How to Blur in Premiere Pro CC
Blurring is one of the most versatile tools in video editing. You can use it to hide sensitive information, draw focus to a subject, create dream sequences, add depth of field, or ensure legal compliance by obscuring faces or license plates. Adobe Premiere Pro gives you several blur options, each with different characteristics. Today we are going to cover the two most common approaches: a full-frame blur and a selective object blur.
Full Frame Blur
A full-frame blur affects the entire image. This is useful for background plates, dreamy effects, transitions, or creating a blurred backdrop behind text.
- Import your footage and place it on the timeline.
- Go to the Effects panel and navigate to Video Effects > Blur & Sharpen. You will see several blur types:
- Camera Blur simulates a realistic lens blur. Good for cinematic looks.
- Gaussian Blur creates a smooth, even softness. The most common general-purpose blur.
- Directional Blur blurs in a specific direction. Good for simulating motion blur or speed.
- Drag your chosen blur onto the footage.
- In Effect Controls, find the blur effect and increase the blur amount. For Camera Blur, adjust Percent Blur. For Gaussian Blur, adjust Blurriness.
- To animate the blur (fading in or out over time), click the stopwatch next to the blur amount to create keyframes. Set the starting value and move forward to set the ending value.
Selective Object Blur
A selective blur affects only a specific area of the frame. This is what you use to blur a face, hide a license plate, or obscure a brand logo.
- Import your footage and place it on the timeline.
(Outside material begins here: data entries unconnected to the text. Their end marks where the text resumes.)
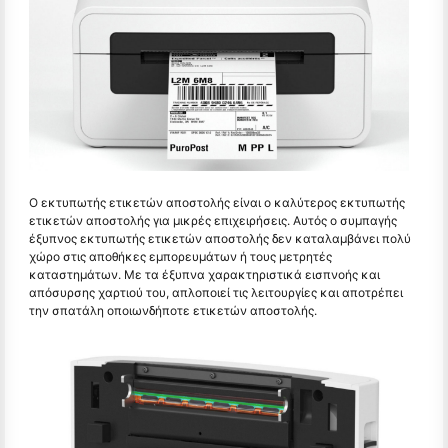
Ο εκτυπωτής ετικετών αποστολής είναι ο καλύτερος εκτυπωτής
ετικετών αποστολής για μικρές επιχειρήσεις. Αυτός ο συμπαγής
έξυπνος εκτυπωτής ετικετών αποστολής δεν καταλαμβάνει πολύ
χώρο στις αποθήκες εμπορευμάτων ή τους μετρητές
καταστημάτων. Με τα έξυπνα χαρακτηριστικά εισπνοής και
απόσυρσης χαρτιού του, απλοποιεί τις λειτουργίες και αποτρέπει
την σπατάλη οποιωνδήποτε ετικετών αποστολής.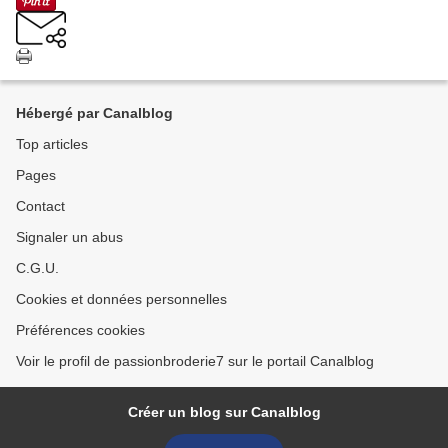
Hébergé par Canalblog
Top articles
Pages
Contact
Signaler un abus
C.G.U.
Cookies et données personnelles
Préférences cookies
Voir le profil de passionbroderie7 sur le portail Canalblog
Créer un blog sur Canalblog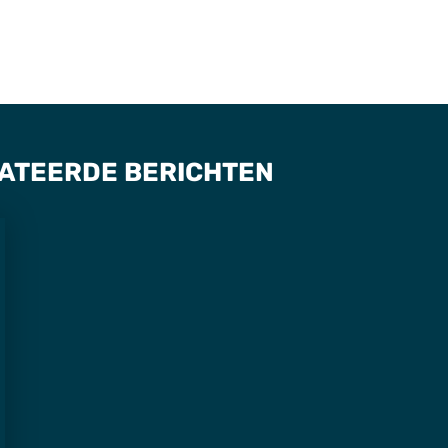
ATEERDE BERICHTEN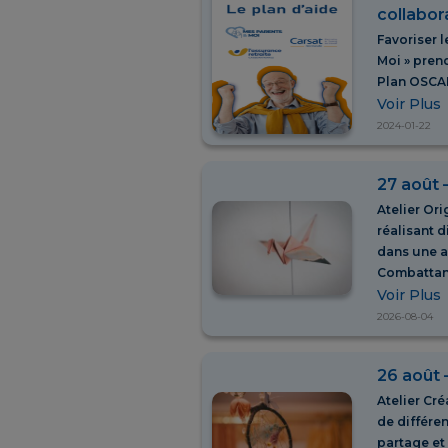
collabor
Favoriser 
Moi » pren
Plan OSCAR,
Voir Plus
2024-01-22
27 août 
Atelier Ori
réalisant d
dans une a
Combattan
Voir Plus
2026-08-04
26 août 
Atelier Cré
de différe
partage et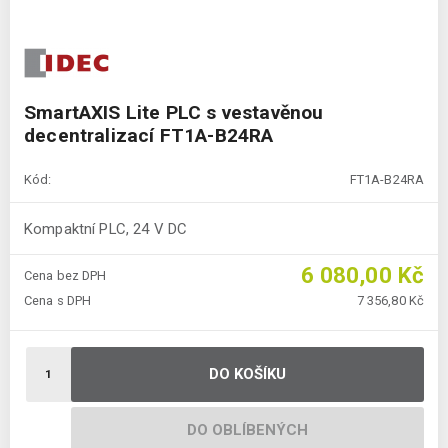
SmartAXIS Lite PLC s vestavěnou
decentralizací FT1A-B24RA
Kód:
FT1A-B24RA
Kompaktní PLC, 24 V DC
6 080,00 Kč
Cena bez DPH
Cena s DPH
7 356,80 Kč
DO KOŠÍKU
DO OBLÍBENÝCH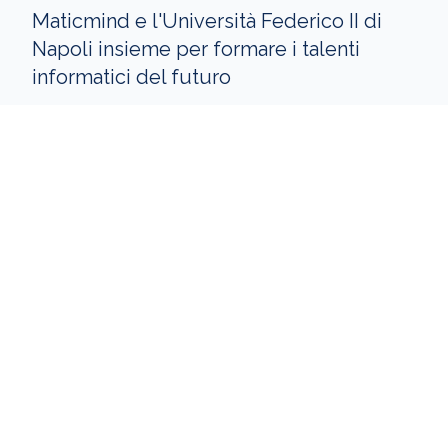
Maticmind e l'Università Federico II di
Napoli insieme per formare i talenti
informatici del futuro
Maticmind, azienda leader nel settore ICT in
Italia, continuerà la sua
collaborazione
con...
Sede Legale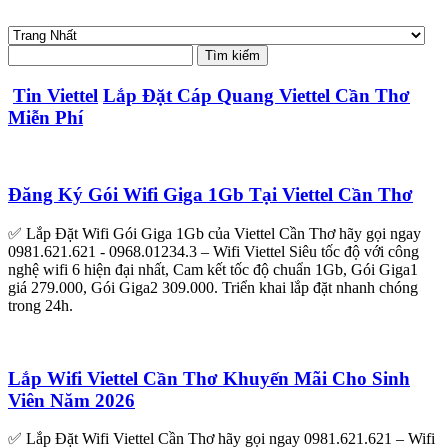
Tin Viettel
Lắp Đặt Cáp Quang Viettel Cần Thơ
Miễn Phí
Đăng Ký Gói Wifi Giga 1Gb Tại Viettel Cần Thơ
✅ Lắp Đặt Wifi Gói Giga 1Gb của Viettel Cần Thơ hãy gọi ngay
0981.621.621 - 0968.01234.3 – Wifi Viettel Siêu tốc độ với công
nghệ wifi 6 hiện đại nhất, Cam kết tốc độ chuẩn 1Gb, Gói Giga1
giá 279.000, Gói Giga2 309.000. Triển khai lắp đặt nhanh chóng
trong 24h.
Lắp Wifi Viettel Cần Thơ Khuyến Mãi Cho Sinh
Viên Năm 2026
✅ Lắp Đặt Wifi Viettel Cần Thơ hãy gọi ngay 0981.621.621 – Wifi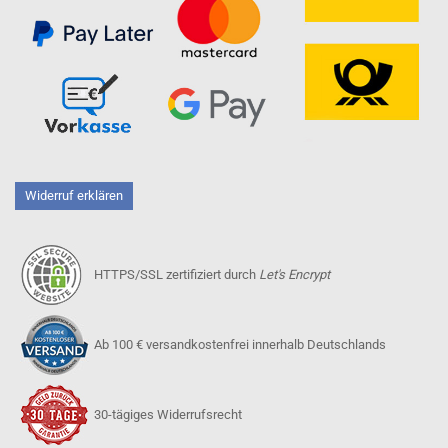
Widerruf erklären
HTTPS/SSL zertifiziert durch
Let's Encrypt
Ab 100 € versandkostenfrei innerhalb Deutschlands
30-tägiges Widerrufsrecht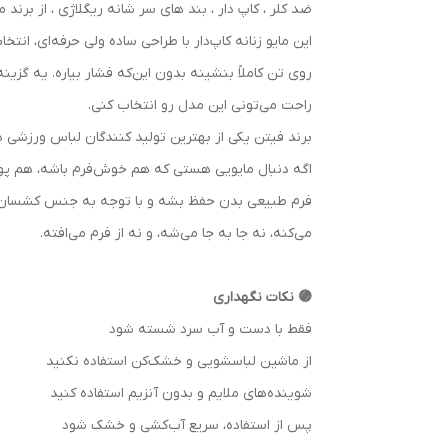
ضد کلر ، کاپ دار ، بند های سر شانه ریگلاژی ، از برند 
این مایو زنانه کاپ‌دار با طراحی ساده ولی حرفه‌ای، ا
روی تن کاملاً بنشینه بدون این‌که فشار بیاره. یه گزی
راحت می‌تونی این مدل رو انتخاب کنی.
برند فیتن یکی از بهترین تولید کنندگان لباس ورزشی در
اگه دنبال مایویی هستی که هم خوش‌فرم باشه، هم پ
فرم طبیعی بدن حفظ بشه و با توجه به جنس کشسان و لط
می‌کنه، نه جا به جا می‌شه، و نه از فرم می‌افته.
🟣 نکات نگهداری
فقط با دست و آب سرد شسته شود
از ماشین لباسشویی و خشک‌کن استفاده نکنید
شوینده‌های ملایم و بدون آنزیم استفاده کنید
پس از استفاده، سریع آب‌کشی و خشک شود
- Go to Effects > Video Effects > Blur & Sharpen > Gaussian Blur. Drag it onto your footage.
- In Effect Controls, find the Gaussian Blur effect. Increase the Blurriness to your desired amount.
- Click one of the mask tools beneath the effect name (ellipse for faces, rectangle for text/logos, or pen tool for custom shapes).
- A mask will appear on the Program Monitor. Drag and resize it to cover the area you want blurred.
- Adjust the Mask Feather to soften the edges of the blur. A feather of 30-60 pixels creates a natural transition.
Tracking the Mask
If the object you are blurring moves through the frame, you need to track it.
- In the mask settings, find Mask Path. Click the forward play button to have Premiere Pro automatically track the mask to follow the object.
- For complex movements, you may need to manually adjust the mask at certain frames where the tracker loses the target.
Choosing the Right Blur
| Blur Type | Look | Best For |
|---|---|---|
| Gaussian Blur | Smooth, even | General purpose, face blurring, backgrounds |
| Camera Blur | Lens-like, organic | Cinematic depth of field, dreamy looks |
| Directional Blur | Streaked in one direction | Motion effects, speed simulation |
| Radial Blur | Circular or zoom pattern | Zoom transitions, focus pulls |
Tips
- Use blur on adjustment layers when you want to apply it independently of your footage. This way you can move, extend, or remove the blur without affecting the clip itself.
- Combine blur types. A subtle Gaussian Blur on the background with a Camera Blur depth of field effect creates a convincing shallow focus look.
- Blur for transitions. Animating a blur from 0 to a high value creates a smooth transition out of a scene. Reverse it (high to 0) to transition in.
- For privacy blurring, make the blur amount high enough that the person is truly unrecognizable. A subtle blur may still leave them identifiable.
That is how you blur in Premiere Pro. Full-frame and selective blurring cover the vast majority of use cases, and the mask tracking makes it easy to blur moving objects without frame-by-frame keyframing.